If I wanted to buy a toy, I was told to figure out how much the cost of the toy would be with taxes, then to save my money. I was taught to clean, make a few simple meals that I liked, etc. And soon, as I continued to learn and grow, came:
“I do what I want.”
This was a popular, joking, maybe not so joking, phrase for me growing up. And it was pretty descriptive of me, I did what I wanted, despite what I could have been told. As a child, I was taught to be independent, to take care of myself – maybe to the extent where I thought I knew better than everyone else. I thought that because I was taught to fend for myself, I could also disregard any authority.
This fully manifested itself when it came to my mother. My mother was no tyrant; She was stable, she always desired my good, and the good of our entire family; She introduced me to Jesus, and my Catholic faith. And despite the fact that I thought that I could do whatever I wanted, I also naturally wanted my mother’s care as her child. But I continued along my own way, because I knew I would always receive it, although I did not submit to her authority. I wanted it all, without any duty. My mother became a provider, my “gata” as she called it. Basically, the woman who I placed on the sidelines – but always introduced and referred to as my mother.
Universally, what I did as a child and adolescent – sometimes even today – while having a mother who not only birthed me, but cared for me and desired my well-being, was not good.
It is not good to disregard your mother.
And yet, why is this any different with our Mother Church?
This same situation is so often mirrored among Catholics with our God, and the precepts set by His Bride, a Church which has steadily searched to lead us towards the Kingdom of Heaven for two thousand years.
While filled with flawed human beings, ups and downs, the core teachings of our Church remain unchanged due to their nature, and their orientation towards Heaven, the Father, and His will. But we as children, continue to distance ourselves from the ways in which She guides us and searches for the good of all Her children.

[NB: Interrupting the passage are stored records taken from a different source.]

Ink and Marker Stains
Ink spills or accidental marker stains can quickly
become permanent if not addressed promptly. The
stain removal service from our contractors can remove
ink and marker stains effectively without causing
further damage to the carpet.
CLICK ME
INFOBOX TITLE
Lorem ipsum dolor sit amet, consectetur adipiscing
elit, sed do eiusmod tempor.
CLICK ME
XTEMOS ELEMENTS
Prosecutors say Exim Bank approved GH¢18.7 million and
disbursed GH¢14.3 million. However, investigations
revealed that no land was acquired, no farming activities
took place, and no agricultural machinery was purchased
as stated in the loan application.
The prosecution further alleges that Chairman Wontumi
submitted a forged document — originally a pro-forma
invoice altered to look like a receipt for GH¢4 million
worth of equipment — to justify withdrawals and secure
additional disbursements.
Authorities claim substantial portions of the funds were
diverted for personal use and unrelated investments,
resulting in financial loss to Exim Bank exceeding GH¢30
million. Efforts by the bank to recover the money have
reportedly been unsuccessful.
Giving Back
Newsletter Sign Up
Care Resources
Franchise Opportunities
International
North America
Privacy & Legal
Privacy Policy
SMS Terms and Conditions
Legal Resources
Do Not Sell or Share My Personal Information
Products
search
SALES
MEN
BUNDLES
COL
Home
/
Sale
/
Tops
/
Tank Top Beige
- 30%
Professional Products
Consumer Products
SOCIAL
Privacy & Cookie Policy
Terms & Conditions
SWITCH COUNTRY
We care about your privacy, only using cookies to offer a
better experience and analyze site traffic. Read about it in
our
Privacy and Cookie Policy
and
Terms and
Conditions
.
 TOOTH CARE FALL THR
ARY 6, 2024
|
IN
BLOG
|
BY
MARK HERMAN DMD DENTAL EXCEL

We demand Her care, we demand the title of child, but we refuse to give Her the role of mother. We do what we want. We so fiercely fight to be identified as Catholics, but do we so fiercely fight to BE Catholics?
We live in a world where we value subscriptions with caveats, and rebellion is commended. We are praised by the world if we are a part of an institution, but completely separate our own ideas from it. We seek to glorify and distinguish ourselves among that sameness in a Church that is founded and rooted in tradition. If we are distinguished, we are open, we are accepting, we are unoffensive, we are “cool”. We are Catholic “but”. BUT when we work so hard to be that “cool” the world commends, we are truly setting ourselves apart from our Church, and from the Lord who created it.
I used to take pride in being the one of “the good ones”. But then, I realized that as Catholics, we are not merely a part of an institution. We are children, we are a Church, and She is our Mother, He is the Bridegroom. We are not apart, and we may not be apart. Nothing that we do will change our belonging to our Mother Church and our God through the sacrament of our baptism, but it does reflect how well we act as children, as well as how we allow for this faith to enter our hearts and our minds.
My struggle with my mother growing up sometimes became my struggle with my Church. And as I sought to understand where Her interests always lie, I have sought to always follow and understand Her, knowing that I do not possess the eternal perspective that She does. I began to combat empty titles – I fought to obey Her and I will also fight to be Her child in every sense of the word.
“Write these words on a sheet of paper: ‘From today on, my own will does not exist,’ and then cross out the page. And on the other side, write these words: ‘From today on, I do the will of God everywhere, always, and in everything.”
– Saint Faustina Kowalska, Divine Mercy In my Soul, 372.
Saint Faustina said it best. Today, I promise to strive to live up to the sonship of both my mothers…and to unite my will to theirs, as we seek the good of the whole, and the building of a Kingdom greater than what my eyes can see, or mind can imagine.
I do what You want. I know you desire my good, and the good of the entire Church.